Enquanto isso, socialistas de todos os matizes vociferam
contra injustiças sociais, exploração do homem pelo homem, desigualdades,
miséria, fome, sempre dispostos a meter a mão no que os empreendedores
conseguem amealhar. A finalidade seria uma quimérica distribuição entre os
excluídos (e a inclusão prioritária deles mesmos entre os excluídos...).
Talvez
o número desses socialistas venha a ser engrossado com outros meninos dali, que
nadavam ou jogavam pelada enquanto aqueles dois trabalhavam. Provavelmente
farão do socialismo um meio de vida, enquanto outros como eles talvez se
arrastem pela vida num nível social inferior.
No clima instável de São Paulo, que costuma exibir três e
até quatro estações no mesmo dia, além das transições entre elas, é sempre
prudente consultar as nuvens e outros indicadores (e ignorar sensatamente as
previsões do tempo) antes de sair à rua. Mesmo isso às vezes não funciona, e
com frequência um temporal alcança uma multidão sem guarda-chuva.
No meu caso,
já vou enfiando a mão no bolso para comprar mais um guarda-chuva, pois há aqui uma espécie de milagre: quando começa a
chover, em cada esquina aparece um vendedor de guarda-chuvas, que não estava
ali pouco antes. De onde eles surgem? Onde estava guardada a mercadoria? Uma
incógnita, mas a livre iniciativa tem recursos insuspeitados.
Divulgando esta constatação, que qualquer paulistano pode
confirmar, receio estar criando um problema para os vendedores de
guarda-chuvas. Pois não me espantaria se socialistas demagogos resolvessem
aprovar uma lei para regular a venda de guarda-chuvas, criar um sindicato dos
vendedores de guarda-chuvas, contratar fiscais apadrinhados e bem remunerados
para impedir abusos na venda de guarda-chuvas, e ainda outras dispendiosas e
prejudiciais iniciativas como essas.
E o distinto público seria mais uma vez
iludido pela propaganda oficial, com a justificativa de evitar sonegação de
impostos, coibir abusos, distribuir melhor a riqueza — as alegações habituais
de todos os políticos demagogos, sempre atentos para tirar vantagem da livre
iniciativa dos outros...
Quando os atentados de 2001 em Nova York implodiram o World
Trade Center, a comoção americana e mundial se manifestou de diversas maneiras,
e eu fiquei observando.
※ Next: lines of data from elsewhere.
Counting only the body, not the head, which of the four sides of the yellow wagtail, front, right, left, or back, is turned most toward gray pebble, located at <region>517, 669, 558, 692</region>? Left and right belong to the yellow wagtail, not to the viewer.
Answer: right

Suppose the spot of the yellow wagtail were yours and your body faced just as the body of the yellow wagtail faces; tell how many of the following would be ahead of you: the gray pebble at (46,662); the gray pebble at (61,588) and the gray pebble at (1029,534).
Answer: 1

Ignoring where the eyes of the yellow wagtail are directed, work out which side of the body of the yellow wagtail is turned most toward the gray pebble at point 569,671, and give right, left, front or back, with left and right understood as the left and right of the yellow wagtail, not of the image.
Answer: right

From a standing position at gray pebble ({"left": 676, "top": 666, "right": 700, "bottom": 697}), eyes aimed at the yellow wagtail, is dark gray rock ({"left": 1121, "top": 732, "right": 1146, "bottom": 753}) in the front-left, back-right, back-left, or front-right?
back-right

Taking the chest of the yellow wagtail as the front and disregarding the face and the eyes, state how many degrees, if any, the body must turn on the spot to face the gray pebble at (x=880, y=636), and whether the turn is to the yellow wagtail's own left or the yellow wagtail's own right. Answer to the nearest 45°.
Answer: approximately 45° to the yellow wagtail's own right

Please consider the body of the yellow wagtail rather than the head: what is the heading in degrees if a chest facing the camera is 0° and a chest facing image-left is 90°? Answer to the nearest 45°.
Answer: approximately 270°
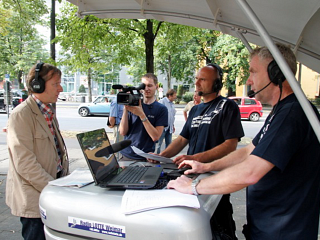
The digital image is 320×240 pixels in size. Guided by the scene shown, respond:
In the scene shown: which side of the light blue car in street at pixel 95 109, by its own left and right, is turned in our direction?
left

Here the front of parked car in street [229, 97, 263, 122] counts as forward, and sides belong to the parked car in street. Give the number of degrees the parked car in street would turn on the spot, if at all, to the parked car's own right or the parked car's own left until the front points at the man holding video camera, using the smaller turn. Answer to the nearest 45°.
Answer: approximately 90° to the parked car's own left

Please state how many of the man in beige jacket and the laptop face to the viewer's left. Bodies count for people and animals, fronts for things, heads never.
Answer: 0

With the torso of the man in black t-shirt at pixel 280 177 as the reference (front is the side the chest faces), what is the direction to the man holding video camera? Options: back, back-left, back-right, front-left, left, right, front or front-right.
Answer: front-right

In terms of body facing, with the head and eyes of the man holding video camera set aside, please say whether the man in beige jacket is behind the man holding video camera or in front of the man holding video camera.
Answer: in front

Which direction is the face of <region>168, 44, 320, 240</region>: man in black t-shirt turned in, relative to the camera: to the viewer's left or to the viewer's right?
to the viewer's left

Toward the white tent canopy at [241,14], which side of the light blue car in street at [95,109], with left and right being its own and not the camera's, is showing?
left

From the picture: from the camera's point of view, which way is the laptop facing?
to the viewer's right

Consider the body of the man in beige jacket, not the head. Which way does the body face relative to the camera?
to the viewer's right

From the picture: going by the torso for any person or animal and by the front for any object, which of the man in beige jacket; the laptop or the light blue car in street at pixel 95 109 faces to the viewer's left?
the light blue car in street

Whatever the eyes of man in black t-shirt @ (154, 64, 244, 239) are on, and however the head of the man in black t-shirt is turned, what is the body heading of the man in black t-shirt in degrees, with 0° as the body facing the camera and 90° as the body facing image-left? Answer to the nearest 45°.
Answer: approximately 45°

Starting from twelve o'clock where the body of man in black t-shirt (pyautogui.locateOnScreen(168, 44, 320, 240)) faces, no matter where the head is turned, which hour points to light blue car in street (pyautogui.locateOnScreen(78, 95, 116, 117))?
The light blue car in street is roughly at 2 o'clock from the man in black t-shirt.

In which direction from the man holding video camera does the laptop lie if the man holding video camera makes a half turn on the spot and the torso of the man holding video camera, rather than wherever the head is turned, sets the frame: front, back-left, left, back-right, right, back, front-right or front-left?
back-right
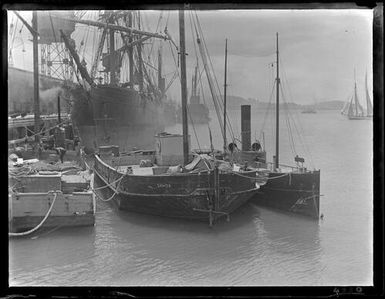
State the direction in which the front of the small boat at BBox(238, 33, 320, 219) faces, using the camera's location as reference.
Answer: facing the viewer and to the right of the viewer

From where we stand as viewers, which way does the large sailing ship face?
facing the viewer and to the left of the viewer

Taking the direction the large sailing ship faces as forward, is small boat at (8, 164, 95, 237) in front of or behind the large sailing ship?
in front

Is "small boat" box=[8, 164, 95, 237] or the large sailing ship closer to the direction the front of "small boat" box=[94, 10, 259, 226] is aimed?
the small boat
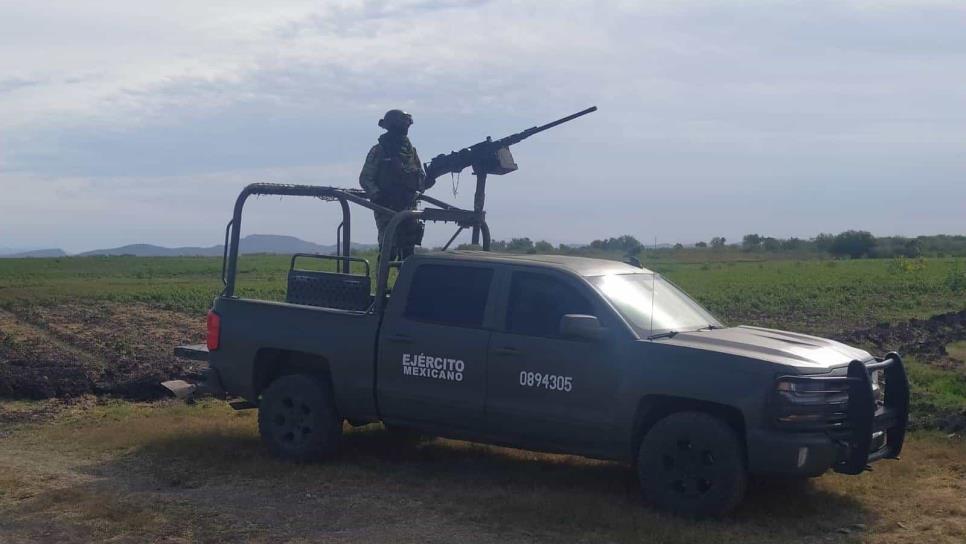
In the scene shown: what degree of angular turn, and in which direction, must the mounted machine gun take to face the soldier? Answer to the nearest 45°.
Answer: approximately 135° to its right

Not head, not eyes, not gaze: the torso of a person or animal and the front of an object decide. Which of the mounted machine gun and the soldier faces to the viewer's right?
the mounted machine gun

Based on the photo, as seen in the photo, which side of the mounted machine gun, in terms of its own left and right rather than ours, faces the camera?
right
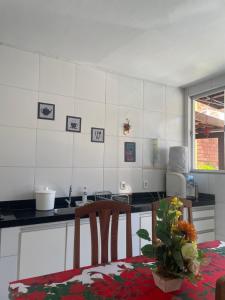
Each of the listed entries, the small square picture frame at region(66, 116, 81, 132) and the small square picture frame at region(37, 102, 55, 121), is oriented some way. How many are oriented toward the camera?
2

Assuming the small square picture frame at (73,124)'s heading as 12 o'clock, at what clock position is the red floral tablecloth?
The red floral tablecloth is roughly at 12 o'clock from the small square picture frame.

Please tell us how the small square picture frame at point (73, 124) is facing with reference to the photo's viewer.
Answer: facing the viewer

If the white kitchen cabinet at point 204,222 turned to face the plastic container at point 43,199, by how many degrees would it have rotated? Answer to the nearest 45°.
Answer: approximately 90° to its right

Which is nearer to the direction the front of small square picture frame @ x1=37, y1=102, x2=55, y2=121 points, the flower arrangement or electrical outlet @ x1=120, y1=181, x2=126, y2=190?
the flower arrangement

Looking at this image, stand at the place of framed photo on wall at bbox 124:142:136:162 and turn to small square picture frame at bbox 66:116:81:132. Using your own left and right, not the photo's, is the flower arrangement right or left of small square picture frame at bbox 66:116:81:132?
left

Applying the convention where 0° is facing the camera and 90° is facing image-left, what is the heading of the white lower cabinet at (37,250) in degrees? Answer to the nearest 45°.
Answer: approximately 315°

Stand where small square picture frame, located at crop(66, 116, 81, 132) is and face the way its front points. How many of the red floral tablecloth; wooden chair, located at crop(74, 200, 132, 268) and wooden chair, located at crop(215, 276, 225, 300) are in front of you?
3

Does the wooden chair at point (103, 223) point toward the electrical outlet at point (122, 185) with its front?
no

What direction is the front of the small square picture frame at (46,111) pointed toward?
toward the camera

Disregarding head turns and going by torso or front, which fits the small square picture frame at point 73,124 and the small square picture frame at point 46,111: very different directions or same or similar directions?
same or similar directions

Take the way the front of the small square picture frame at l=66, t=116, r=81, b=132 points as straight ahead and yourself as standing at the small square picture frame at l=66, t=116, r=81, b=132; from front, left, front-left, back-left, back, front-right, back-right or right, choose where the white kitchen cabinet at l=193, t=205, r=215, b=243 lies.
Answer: left

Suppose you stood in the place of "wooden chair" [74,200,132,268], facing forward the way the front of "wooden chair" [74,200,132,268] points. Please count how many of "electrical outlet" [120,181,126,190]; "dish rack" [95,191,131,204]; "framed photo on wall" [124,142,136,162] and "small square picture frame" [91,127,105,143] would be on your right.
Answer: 0

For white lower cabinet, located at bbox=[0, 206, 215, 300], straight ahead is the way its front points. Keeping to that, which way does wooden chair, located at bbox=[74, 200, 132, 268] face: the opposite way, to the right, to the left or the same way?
the same way

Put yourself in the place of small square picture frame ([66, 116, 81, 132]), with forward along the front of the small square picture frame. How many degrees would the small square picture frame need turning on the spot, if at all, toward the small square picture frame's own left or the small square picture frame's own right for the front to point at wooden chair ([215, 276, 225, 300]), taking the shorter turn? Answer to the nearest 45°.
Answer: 0° — it already faces it
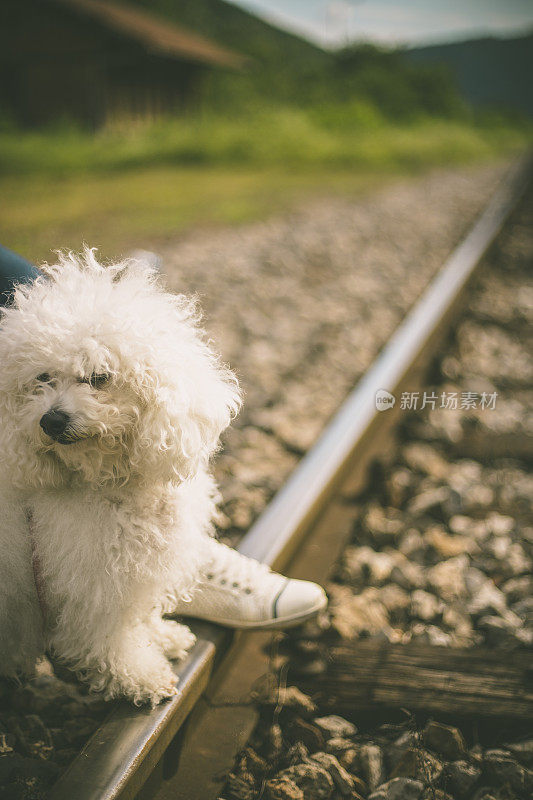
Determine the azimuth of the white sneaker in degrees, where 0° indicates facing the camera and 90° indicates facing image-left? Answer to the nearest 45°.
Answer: approximately 270°

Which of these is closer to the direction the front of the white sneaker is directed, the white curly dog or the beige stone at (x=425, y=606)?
the beige stone

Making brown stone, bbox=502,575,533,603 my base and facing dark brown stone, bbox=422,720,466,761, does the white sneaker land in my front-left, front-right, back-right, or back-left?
front-right
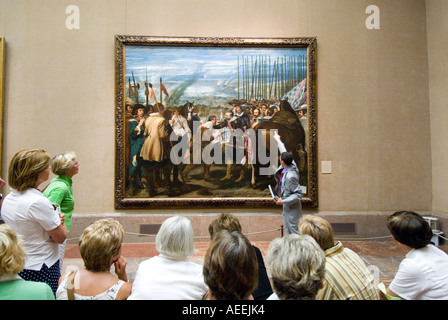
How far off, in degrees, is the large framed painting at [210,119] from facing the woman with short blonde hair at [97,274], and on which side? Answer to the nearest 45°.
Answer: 0° — it already faces them

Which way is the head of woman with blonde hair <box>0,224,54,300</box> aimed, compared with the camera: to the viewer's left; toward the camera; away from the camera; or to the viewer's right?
away from the camera

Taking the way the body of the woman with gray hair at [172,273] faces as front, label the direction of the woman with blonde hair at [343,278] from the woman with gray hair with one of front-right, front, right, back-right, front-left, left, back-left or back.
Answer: right

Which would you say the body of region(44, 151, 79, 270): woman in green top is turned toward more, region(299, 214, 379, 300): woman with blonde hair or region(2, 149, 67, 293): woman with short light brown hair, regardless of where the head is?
the woman with blonde hair

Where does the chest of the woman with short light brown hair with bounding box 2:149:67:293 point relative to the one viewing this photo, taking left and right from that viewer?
facing away from the viewer and to the right of the viewer

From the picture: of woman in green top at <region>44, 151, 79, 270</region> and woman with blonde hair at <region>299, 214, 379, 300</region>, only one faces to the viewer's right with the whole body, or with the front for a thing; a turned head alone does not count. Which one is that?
the woman in green top

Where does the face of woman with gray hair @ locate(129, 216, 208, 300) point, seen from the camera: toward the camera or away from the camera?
away from the camera

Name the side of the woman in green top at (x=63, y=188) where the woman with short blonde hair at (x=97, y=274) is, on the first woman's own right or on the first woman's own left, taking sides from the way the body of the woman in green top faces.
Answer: on the first woman's own right

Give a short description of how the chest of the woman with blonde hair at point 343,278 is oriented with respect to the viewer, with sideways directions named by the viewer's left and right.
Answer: facing away from the viewer and to the left of the viewer

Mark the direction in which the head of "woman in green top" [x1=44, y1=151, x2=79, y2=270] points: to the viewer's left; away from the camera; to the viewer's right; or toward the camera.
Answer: to the viewer's right

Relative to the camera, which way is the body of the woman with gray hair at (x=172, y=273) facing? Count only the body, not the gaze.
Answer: away from the camera

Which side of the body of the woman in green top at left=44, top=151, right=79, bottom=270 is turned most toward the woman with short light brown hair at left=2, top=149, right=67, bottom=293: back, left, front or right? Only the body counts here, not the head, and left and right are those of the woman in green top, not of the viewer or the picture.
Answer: right

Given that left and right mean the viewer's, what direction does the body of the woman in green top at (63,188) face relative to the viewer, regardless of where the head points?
facing to the right of the viewer
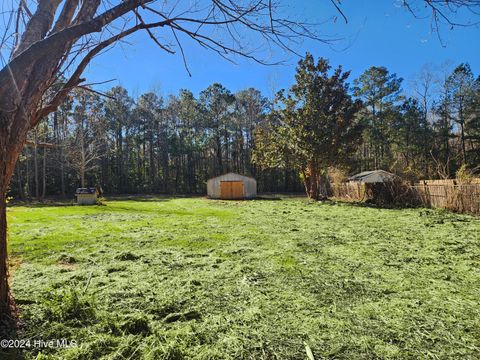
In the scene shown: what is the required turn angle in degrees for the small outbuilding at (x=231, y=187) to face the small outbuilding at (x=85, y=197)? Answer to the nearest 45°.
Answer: approximately 45° to its right

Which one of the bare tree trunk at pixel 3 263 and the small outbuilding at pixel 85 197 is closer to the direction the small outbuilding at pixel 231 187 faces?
the bare tree trunk

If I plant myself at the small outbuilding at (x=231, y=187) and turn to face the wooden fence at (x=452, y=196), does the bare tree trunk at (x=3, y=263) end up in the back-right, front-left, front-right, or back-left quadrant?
front-right

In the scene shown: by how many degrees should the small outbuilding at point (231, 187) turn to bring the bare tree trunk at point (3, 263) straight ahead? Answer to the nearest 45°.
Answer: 0° — it already faces it

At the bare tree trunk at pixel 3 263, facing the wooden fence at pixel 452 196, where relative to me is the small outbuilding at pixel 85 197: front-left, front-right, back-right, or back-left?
front-left

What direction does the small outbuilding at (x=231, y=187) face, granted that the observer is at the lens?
facing the viewer

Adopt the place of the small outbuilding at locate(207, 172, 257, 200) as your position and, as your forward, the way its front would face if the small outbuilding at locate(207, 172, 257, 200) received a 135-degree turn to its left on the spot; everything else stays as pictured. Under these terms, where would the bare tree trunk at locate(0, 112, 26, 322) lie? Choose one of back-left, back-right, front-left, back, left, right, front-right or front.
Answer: back-right

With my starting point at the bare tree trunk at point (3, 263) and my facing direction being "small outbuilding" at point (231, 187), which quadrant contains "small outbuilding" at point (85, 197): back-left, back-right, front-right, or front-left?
front-left
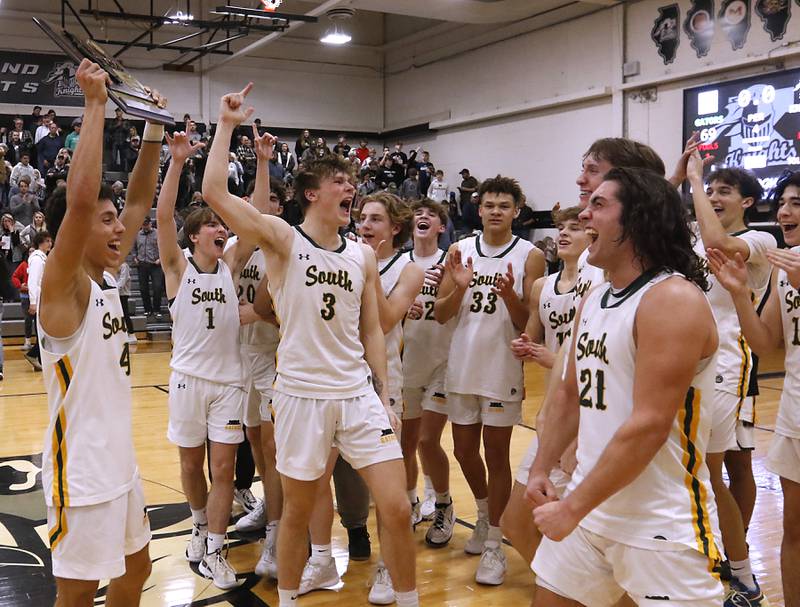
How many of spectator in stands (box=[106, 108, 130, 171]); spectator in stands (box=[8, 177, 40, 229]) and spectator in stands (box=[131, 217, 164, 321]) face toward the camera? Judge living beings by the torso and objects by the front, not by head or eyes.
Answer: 3

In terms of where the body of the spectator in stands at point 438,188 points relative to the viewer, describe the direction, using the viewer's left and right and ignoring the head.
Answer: facing the viewer

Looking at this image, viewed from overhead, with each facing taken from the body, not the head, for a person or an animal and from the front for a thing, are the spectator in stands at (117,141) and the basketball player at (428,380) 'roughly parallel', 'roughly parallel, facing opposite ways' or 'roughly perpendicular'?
roughly parallel

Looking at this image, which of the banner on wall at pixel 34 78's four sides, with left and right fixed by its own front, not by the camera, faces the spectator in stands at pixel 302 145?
left

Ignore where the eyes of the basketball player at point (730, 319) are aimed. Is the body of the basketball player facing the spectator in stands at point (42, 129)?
no

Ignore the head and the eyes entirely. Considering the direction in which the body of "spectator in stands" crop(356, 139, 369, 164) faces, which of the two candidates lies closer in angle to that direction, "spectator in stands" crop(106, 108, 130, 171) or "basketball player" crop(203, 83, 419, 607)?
the basketball player

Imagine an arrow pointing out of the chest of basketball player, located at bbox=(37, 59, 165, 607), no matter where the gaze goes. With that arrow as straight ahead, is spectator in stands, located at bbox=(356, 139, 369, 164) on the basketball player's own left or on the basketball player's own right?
on the basketball player's own left

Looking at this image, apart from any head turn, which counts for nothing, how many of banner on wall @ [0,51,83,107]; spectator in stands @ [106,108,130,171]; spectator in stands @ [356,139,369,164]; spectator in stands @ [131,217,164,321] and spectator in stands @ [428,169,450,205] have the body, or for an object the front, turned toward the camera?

Queria ver como funcionava aquele formigueiro
recentemente demolido.
No final de um ano, já haviam removido todos os
escombros, e o terreno estava pronto para erguer novamente os dois mastodontes
ou algo diferente. Era a livre iniciativa em pleno vigor, cabendo ao governo
central quase só a função de coordenar o trabalho (sem prejudicá-lo, bem
entendido).
A livre iniciativa, garantida pelo direito de propriedade,
funciona com eficiência para uma pessoa, um grupo, uma cidade, um estado, uma
nação. A decisão de assumir uma tarefa compete sempre ao menor desses níveis.
Organismos oficiais como prefeitura, estado, federação, só devem assumir a
solução dos problemas quando eles superam a capacidade do indivíduo, da
família, das entidades privadas. Nesses casos é necessário planejamento,
capacidade financeira maior, coordenação, cabeças pensantes e dirigentes. E
socialistas também, para... para que mesmo?